* **Taken en opdrachten**
• a. Hoeveel uur kan het volgens de tekst over gehoorzaamheid aan de profeten kosten om na elke alinea een gebed uit te spreken?
• b. Zet de tekst over gehoorzaamheid aan de profeten voort na de laatste zin.

* **Aangeleverde tekst**
————

Gehoorzaamheid aan de profeten
Wat is het een grote zegen om in onze tijd profeten te hebben!
Ik ben een bekeerling tot de kerk. Ik ben zo dankbaar dat God mijn gebed heeft beantwoord en mij de kennis en een sterk getuigenis heeft gegeven dat Joseph Smith een profeet van God is.
Voordat ik de beslissing nam om mij in De Kerk van Jezus Christus van de Heiligen der Laatste Dagen te laten dopen, heb ik gedeelten uit de geschiedenis van Joseph Smith bestudeerd. Na iedere alinea zorgvuldig te hebben gelezen, heb ik een gebed uitgesproken. Als u dat ook wilt doen, kan dat u veertien uur kosten.

————

* **Fragment uit dataset**
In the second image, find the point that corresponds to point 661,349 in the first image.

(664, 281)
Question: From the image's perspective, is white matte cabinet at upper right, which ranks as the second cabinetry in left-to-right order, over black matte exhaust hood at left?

————

* **Antwoorden**
• a. Veertien uur.

• b.
Nadat ik had gelezen, nagedacht en gebeden, kreeg ik van de Heer de verzekering dat Joseph Smith zijn profeet was. Ik getuig tot u dat Joseph Smith een profeet is, en omdat ik dat antwoord van de Heer heb ontvangen, weet ik dat al zijn opvolgers ook profeet zijn. Wat is het een grote zegen om in onze tijd profeten te hebben!
Waarom is het zo belangrijk dat er heden ten dage profeten zijn om de ware kerk van Jezus Christus en haar leden te leiden?
In de Gids bij de Schriften staat een definitie van het woord profeet: ‘Iemand die geroepen is door God en uit zijn naam spreekt. Als boodschapper van God ontvangt een profeet geboden, profetieën en openbaringen van Hem’ (‘Profeet’, scriptures.lds.org; zie ook Gids bij de Schriften, p. 170).
Het is een grote zegen om in deze moeilijke tijd het woord, de geboden en de leiding van de Heer te ontvangen. De profeet kan geïnspireerd worden om ten behoeve van de mensheid de toekomst te zien.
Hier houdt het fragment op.